In 1992, an English version of the show was created with lyrics by Tim Rice, and an album titled Tycoon was released on 6 July 1992. All tracks were produced by Michel Berger, except "The World Is Stone" and "You Have to Learn to Live Alone", which were produced by Cyndi Lauper. Tycoon entered the French chart in early September 1992 and reached number one in March 1993, spending three weeks at the top. As a result, it also reached number 19 on the European Top 100 Albums chart. Tycoon was certified platinum in France in 1993.

===Singles===
The first single, "The World Is Stone" by Cyndi Lauper, entered the French chart in August 1992 and reached number two. The second single, "Only the Very Best" by Peter Kingsbery, debuted in January 1993 and also peaked at number two. The final single, "Ziggy" by Celine Dion, entered the chart in July 1993 and likewise reached number two.
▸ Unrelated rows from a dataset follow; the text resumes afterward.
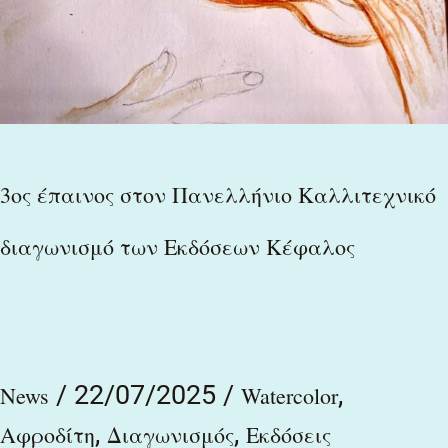
3ος έπαινος στον Πανελλήνιο Καλλιτεχνικό
διαγωνισμό των Εκδόσεων Κέφαλος
/
22/07/2025
/
,
News
Watercolor
,
,
Αφροδίτη
Διαγωνισμός
Εκδόσεις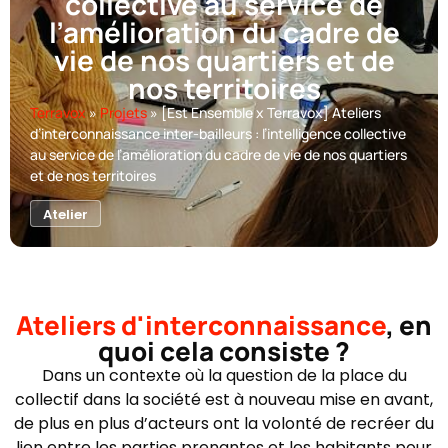
collective au service de
l’amélioration du cadre de
vie de nos quartiers et de
nos territoires
Terravox
»
Projets
»
[Est Ensemble x Terravox] Ateliers
d’interconnaissance inter-bailleurs : l’intelligence collective
au service de l’amélioration du cadre de vie de nos quartiers
et de nos territoires
Atelier
Ateliers d'interconnaissance
, en
quoi cela consiste ?
Dans un contexte où la question de la place du
collectif dans la société est à nouveau mise en avant,
de plus en plus d’acteurs ont la volonté de recréer du
lien entre les parties prenantes et les habitants pour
Lauper's and Dion's singles were both certified gold in France.

===Track listing===

| No. | Title | Performer(s) | Length |
|---|---|---|---|
| 1. | "Overture" ("Ouverture") |  | 3:13 |
| 2. | "The World Is Stone" ("Le monde est stone") | Cyndi Lauper | 4:26 |
| 3. | "A Little Damage Done" ("Quand on arrive en ville") | Matt Goss and Luke Goss | 4:03 |
| 4. | "Only the Very Best" ("SOS d'un terrien en détresse") | Peter Kingsbery | 3:36 |
| 5. | "You Get What You Deserve" ("Travesti") | Nina Hagen | 4:07 |
| 6. | "Ziggy" ("Un garçon pas comme les autres") | Celine Dion | 2:58 |
| 7. | "Nobody Chooses" ("Banlieue nord") | Willy DeVille | 4:42 |
| 8. | "Working Girl" ("Complainte de la serveuse automate") | Kim Carnes | 4:34 |
| 9. | "Tonight We Dance (Extravagance!)" ("Ce soir on danse à Naziland") | Celine Dion | 4:44 |
| 10. | "Pollution's Child" ("Un enfant de la pollution") | Kevin Robinson | 2:33 |
| 11. | "I Would Love to Change the World (The Businessman's Blues)" ("Le blues du businessman") | Tom Jones | 6:03 |
| 12. | "Farewell to a Sex Symbol" ("Les adieux d'un sex-symbol") | Ronnie Spector | 5:32 |
| 13. | "Ego Trip" ("Ego trip") | Peter Kingsbery | 3:50 |
| 14. | "You Have to Learn to Live Alone" ("Les uns contre les autres") | Cyndi Lauper | 5:11 |

===Charts===

Chart performance
| Chart (1992–1993) | Peak position |
|---|---|
| European Albums (Music & Media) | 19 |
| French Albums (SNEP) | 1 |
| Quebec (ADISQ) | 39 |

===Certifications===

Certifications
| Region | Certification | Certified units/sales |
| France (SNEP) | Platinum | 300,000^{*} |
^{*} Sales figures based on certification alone.